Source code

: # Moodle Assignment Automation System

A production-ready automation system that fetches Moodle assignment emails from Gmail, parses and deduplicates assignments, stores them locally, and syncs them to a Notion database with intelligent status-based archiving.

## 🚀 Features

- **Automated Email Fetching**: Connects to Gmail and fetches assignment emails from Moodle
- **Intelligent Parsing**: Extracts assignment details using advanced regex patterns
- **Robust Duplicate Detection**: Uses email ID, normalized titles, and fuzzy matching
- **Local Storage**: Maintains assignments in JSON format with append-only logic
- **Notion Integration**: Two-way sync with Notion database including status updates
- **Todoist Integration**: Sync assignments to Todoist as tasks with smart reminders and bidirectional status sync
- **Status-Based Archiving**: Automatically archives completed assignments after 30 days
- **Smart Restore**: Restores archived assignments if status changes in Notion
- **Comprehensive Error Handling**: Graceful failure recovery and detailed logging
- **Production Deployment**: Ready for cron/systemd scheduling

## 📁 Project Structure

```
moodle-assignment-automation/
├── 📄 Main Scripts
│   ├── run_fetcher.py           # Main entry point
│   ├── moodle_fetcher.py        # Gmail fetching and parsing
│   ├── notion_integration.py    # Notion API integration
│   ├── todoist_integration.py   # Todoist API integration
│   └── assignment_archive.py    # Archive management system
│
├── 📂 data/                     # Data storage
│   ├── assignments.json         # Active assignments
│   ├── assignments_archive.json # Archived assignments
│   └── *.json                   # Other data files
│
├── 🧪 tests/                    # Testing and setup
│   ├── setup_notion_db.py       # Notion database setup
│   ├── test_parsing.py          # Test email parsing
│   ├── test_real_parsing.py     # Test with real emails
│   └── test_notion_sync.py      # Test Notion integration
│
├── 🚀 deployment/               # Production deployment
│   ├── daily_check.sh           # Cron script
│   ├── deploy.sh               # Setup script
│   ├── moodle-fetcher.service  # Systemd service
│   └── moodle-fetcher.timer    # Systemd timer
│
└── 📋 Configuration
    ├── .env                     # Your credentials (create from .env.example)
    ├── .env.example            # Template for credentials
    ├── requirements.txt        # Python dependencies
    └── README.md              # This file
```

- - -

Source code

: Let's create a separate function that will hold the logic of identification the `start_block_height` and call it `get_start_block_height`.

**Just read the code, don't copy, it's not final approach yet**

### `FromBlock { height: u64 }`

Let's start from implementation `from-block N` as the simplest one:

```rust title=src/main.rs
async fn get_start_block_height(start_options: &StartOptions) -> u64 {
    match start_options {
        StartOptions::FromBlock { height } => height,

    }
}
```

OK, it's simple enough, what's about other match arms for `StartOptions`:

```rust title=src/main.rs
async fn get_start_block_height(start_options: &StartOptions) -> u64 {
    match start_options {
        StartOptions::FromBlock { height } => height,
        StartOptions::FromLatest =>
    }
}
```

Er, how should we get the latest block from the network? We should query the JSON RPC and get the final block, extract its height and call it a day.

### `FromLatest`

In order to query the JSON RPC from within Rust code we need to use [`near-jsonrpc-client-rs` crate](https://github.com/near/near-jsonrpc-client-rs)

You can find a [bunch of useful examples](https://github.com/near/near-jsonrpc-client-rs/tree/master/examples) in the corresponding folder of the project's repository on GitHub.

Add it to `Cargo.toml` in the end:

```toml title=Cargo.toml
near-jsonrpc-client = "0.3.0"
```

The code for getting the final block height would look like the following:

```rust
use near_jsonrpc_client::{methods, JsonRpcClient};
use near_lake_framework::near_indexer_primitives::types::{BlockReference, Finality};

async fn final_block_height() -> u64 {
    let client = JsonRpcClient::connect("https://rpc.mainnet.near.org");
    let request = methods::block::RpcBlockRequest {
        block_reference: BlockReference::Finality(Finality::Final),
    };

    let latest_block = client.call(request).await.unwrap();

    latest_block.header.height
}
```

- - -

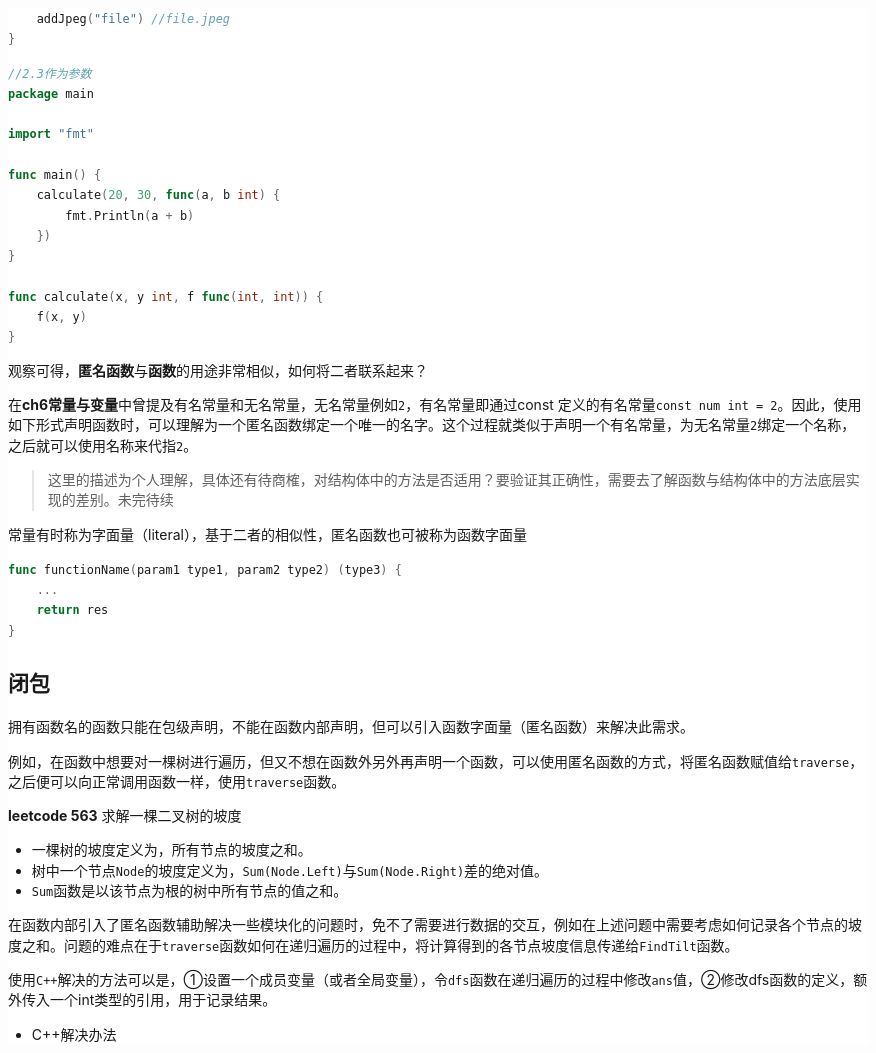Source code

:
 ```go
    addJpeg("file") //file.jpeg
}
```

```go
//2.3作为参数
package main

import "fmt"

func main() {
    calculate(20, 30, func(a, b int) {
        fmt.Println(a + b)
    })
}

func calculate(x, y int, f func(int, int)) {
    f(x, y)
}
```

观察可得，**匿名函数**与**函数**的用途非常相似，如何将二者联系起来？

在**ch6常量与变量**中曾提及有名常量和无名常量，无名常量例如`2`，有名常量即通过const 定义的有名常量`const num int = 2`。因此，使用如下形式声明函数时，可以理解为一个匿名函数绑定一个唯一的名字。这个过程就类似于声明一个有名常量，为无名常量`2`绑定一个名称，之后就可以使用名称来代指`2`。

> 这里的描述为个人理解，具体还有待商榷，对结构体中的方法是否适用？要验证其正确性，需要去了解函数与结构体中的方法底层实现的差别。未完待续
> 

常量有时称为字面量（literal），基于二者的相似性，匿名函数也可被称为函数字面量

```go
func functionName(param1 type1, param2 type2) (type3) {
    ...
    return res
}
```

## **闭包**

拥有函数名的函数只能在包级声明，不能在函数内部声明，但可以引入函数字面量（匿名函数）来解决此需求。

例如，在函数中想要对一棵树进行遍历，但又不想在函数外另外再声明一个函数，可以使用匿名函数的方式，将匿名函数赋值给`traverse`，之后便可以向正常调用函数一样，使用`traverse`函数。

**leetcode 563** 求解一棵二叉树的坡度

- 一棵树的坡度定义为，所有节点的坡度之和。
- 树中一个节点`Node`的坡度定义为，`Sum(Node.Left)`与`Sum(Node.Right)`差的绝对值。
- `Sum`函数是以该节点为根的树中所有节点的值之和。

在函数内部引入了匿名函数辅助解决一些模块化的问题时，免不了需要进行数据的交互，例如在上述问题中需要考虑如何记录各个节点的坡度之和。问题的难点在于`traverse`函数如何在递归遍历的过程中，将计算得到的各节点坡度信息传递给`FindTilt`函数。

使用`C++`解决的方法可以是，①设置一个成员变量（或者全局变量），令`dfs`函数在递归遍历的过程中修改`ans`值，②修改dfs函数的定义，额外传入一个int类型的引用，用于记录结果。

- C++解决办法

- - -

§ TASK BRIEF: Work out how many lines in the records above contain the word "github". State only that number.

§ SOLUTION TO THE EXERCISE: 2